There is no difference in principle between that case and this one, and we must follow the late and plain decision of the supreme court of the United States.
The decision herein that equitable title to these lands had not vested in the entrymen, and the holding of Irwin v. Wright,supra, render inapplicable any rule of estoppel urged by appellants, or cases cited by them to support an estoppel of respondents to impeach their title for the purpose of avoiding payment of taxes, on the ground that they have been in the use and possession of the lands and the full exercise and enjoyment of the rights, privileges and benefits thereof.

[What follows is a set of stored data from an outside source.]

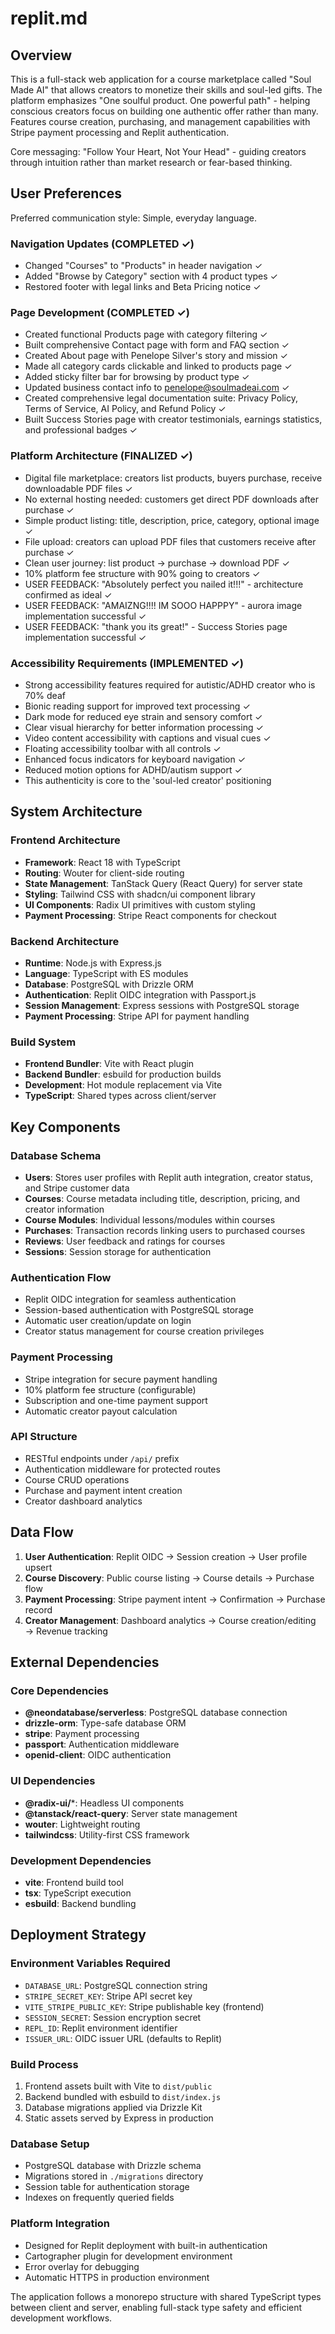 # replit.md

## Overview

This is a full-stack web application for a course marketplace called "Soul Made AI" that allows creators to monetize their skills and soul-led gifts. The platform emphasizes "One soulful product. One powerful path" - helping conscious creators focus on building one authentic offer rather than many. Features course creation, purchasing, and management capabilities with Stripe payment processing and Replit authentication.

Core messaging: "Follow Your Heart, Not Your Head" - guiding creators through intuition rather than market research or fear-based thinking.

## User Preferences

Preferred communication style: Simple, everyday language.

### Navigation Updates (COMPLETED ✓)
- Changed "Courses" to "Products" in header navigation ✓
- Added "Browse by Category" section with 4 product types ✓
- Restored footer with legal links and Beta Pricing notice ✓

### Page Development (COMPLETED ✓)
- Created functional Products page with category filtering ✓
- Built comprehensive Contact page with form and FAQ section ✓
- Created About page with Penelope Silver's story and mission ✓
- Made all category cards clickable and linked to products page ✓
- Added sticky filter bar for browsing by product type ✓
- Updated business contact info to penelope@soulmadeai.com ✓
- Created comprehensive legal documentation suite: Privacy Policy, Terms of Service, AI Policy, and Refund Policy ✓
- Built Success Stories page with creator testimonials, earnings statistics, and professional badges ✓

### Platform Architecture (FINALIZED ✓)
- Digital file marketplace: creators list products, buyers purchase, receive downloadable PDF files ✓
- No external hosting needed: customers get direct PDF downloads after purchase ✓
- Simple product listing: title, description, price, category, optional image ✓
- File upload: creators can upload PDF files that customers receive after purchase ✓
- Clean user journey: list product → purchase → download PDF ✓
- 10% platform fee structure with 90% going to creators ✓
- USER FEEDBACK: "Absolutely perfect you nailed it!!!" - architecture confirmed as ideal ✓
- USER FEEDBACK: "AMAIZNG!!!! IM SOOO HAPPPY" - aurora image implementation successful ✓
- USER FEEDBACK: "thank you its great!" - Success Stories page implementation successful ✓

### Accessibility Requirements (IMPLEMENTED ✓)
- Strong accessibility features required for autistic/ADHD creator who is 70% deaf
- Bionic reading support for improved text processing ✓
- Dark mode for reduced eye strain and sensory comfort ✓
- Clear visual hierarchy for better information processing ✓
- Video content accessibility with captions and visual cues ✓
- Floating accessibility toolbar with all controls ✓
- Enhanced focus indicators for keyboard navigation ✓
- Reduced motion options for ADHD/autism support ✓
- This authenticity is core to the 'soul-led creator' positioning

## System Architecture

### Frontend Architecture
- **Framework**: React 18 with TypeScript
- **Routing**: Wouter for client-side routing
- **State Management**: TanStack Query (React Query) for server state
- **Styling**: Tailwind CSS with shadcn/ui component library
- **UI Components**: Radix UI primitives with custom styling
- **Payment Processing**: Stripe React components for checkout

### Backend Architecture
- **Runtime**: Node.js with Express.js
- **Language**: TypeScript with ES modules
- **Database**: PostgreSQL with Drizzle ORM
- **Authentication**: Replit OIDC integration with Passport.js
- **Session Management**: Express sessions with PostgreSQL storage
- **Payment Processing**: Stripe API for payment handling

### Build System
- **Frontend Bundler**: Vite with React plugin
- **Backend Bundler**: esbuild for production builds
- **Development**: Hot module replacement via Vite
- **TypeScript**: Shared types across client/server

## Key Components

### Database Schema
- **Users**: Stores user profiles with Replit auth integration, creator status, and Stripe customer data
- **Courses**: Course metadata including title, description, pricing, and creator information
- **Course Modules**: Individual lessons/modules within courses
- **Purchases**: Transaction records linking users to purchased courses
- **Reviews**: User feedback and ratings for courses
- **Sessions**: Session storage for authentication

### Authentication Flow
- Replit OIDC integration for seamless authentication
- Session-based authentication with PostgreSQL storage
- Automatic user creation/update on login
- Creator status management for course creation privileges

### Payment Processing
- Stripe integration for secure payment handling
- 10% platform fee structure (configurable)
- Subscription and one-time payment support
- Automatic creator payout calculation

### API Structure
- RESTful endpoints under `/api/` prefix
- Authentication middleware for protected routes
- Course CRUD operations
- Purchase and payment intent creation
- Creator dashboard analytics

## Data Flow

1. **User Authentication**: Replit OIDC → Session creation → User profile upsert
2. **Course Discovery**: Public course listing → Course details → Purchase flow
3. **Payment Processing**: Stripe payment intent → Confirmation → Purchase record
4. **Creator Management**: Dashboard analytics → Course creation/editing → Revenue tracking

## External Dependencies

### Core Dependencies
- **@neondatabase/serverless**: PostgreSQL database connection
- **drizzle-orm**: Type-safe database ORM
- **stripe**: Payment processing
- **passport**: Authentication middleware
- **openid-client**: OIDC authentication

### UI Dependencies
- **@radix-ui/***: Headless UI components
- **@tanstack/react-query**: Server state management
- **wouter**: Lightweight routing
- **tailwindcss**: Utility-first CSS framework

### Development Dependencies
- **vite**: Frontend build tool
- **tsx**: TypeScript execution
- **esbuild**: Backend bundling

## Deployment Strategy

### Environment Variables Required
- `DATABASE_URL`: PostgreSQL connection string
- `STRIPE_SECRET_KEY`: Stripe API secret key
- `VITE_STRIPE_PUBLIC_KEY`: Stripe publishable key (frontend)
- `SESSION_SECRET`: Session encryption secret
- `REPL_ID`: Replit environment identifier
- `ISSUER_URL`: OIDC issuer URL (defaults to Replit)

### Build Process
1. Frontend assets built with Vite to `dist/public`
2. Backend bundled with esbuild to `dist/index.js`
3. Database migrations applied via Drizzle Kit
4. Static assets served by Express in production

### Database Setup
- PostgreSQL database with Drizzle schema
- Migrations stored in `./migrations` directory
- Session table for authentication storage
- Indexes on frequently queried fields

### Platform Integration
- Designed for Replit deployment with built-in authentication
- Cartographer plugin for development environment
- Error overlay for debugging
- Automatic HTTPS in production environment

The application follows a monorepo structure with shared TypeScript types between client and server, enabling full-stack type safety and efficient development workflows.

As to the extent of the judgment, it is our opinion that when the state made proof to the Department of the Interior, *Page 612 and when the Secretary of the Interior approved the proof for patent, and nothing of a beneficial interest remained in the federal government, the respondents had an equitable title which rendered the lands taxable. That proof may have been submitted, and approval by the Secretary may have been made, in time to validate assessments at some time subsequent to 1918 and prior to 1921. The record only proves that it had not been done prior to March 30, 1918. Until the date of approval for patent is established, it is improper to decree an injunction as to tax deeds or taxes subsequent to 1918 and prior to 1921.

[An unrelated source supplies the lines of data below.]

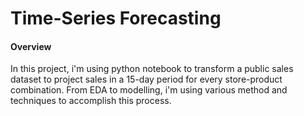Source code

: # **Time-Series Forecasting**
#### **Overview** 
In this project, i'm using python notebook to transform a public sales dataset to project sales in a 15-day period for every store-product combination. From EDA to modelling, i'm using various method and techniques to accomplish this process.
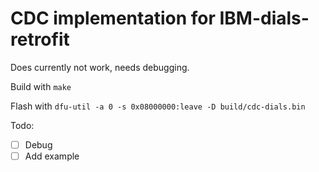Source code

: # CDC implementation for IBM-dials-retrofit

Does currently not work, needs debugging.

 Build with `make`

 Flash with `dfu-util -a 0 -s 0x08000000:leave -D build/cdc-dials.bin`

 Todo:

  - [ ] Debug
  - [ ] Add example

It follows that the court was in error in its conclusion that the respondents were entitled to injunctive relief against tax proceedings subsequent to 1918 and prior to 1921, and that the judgment should be modified by striking therefrom the following words in the last paragraph, "or for any other year prior to 1921," and inserting in place thereof the following, "or prior to the date of approval of proof for patent by the Secretary of the Interior," and it is so ordered. As modified, the judgment is affirmed. Costs to respondents.
William A. Lee, C.J., and Givens, J., concur.
Wm. E. Lee, J., did not sit at the hearing and took no part in the decision.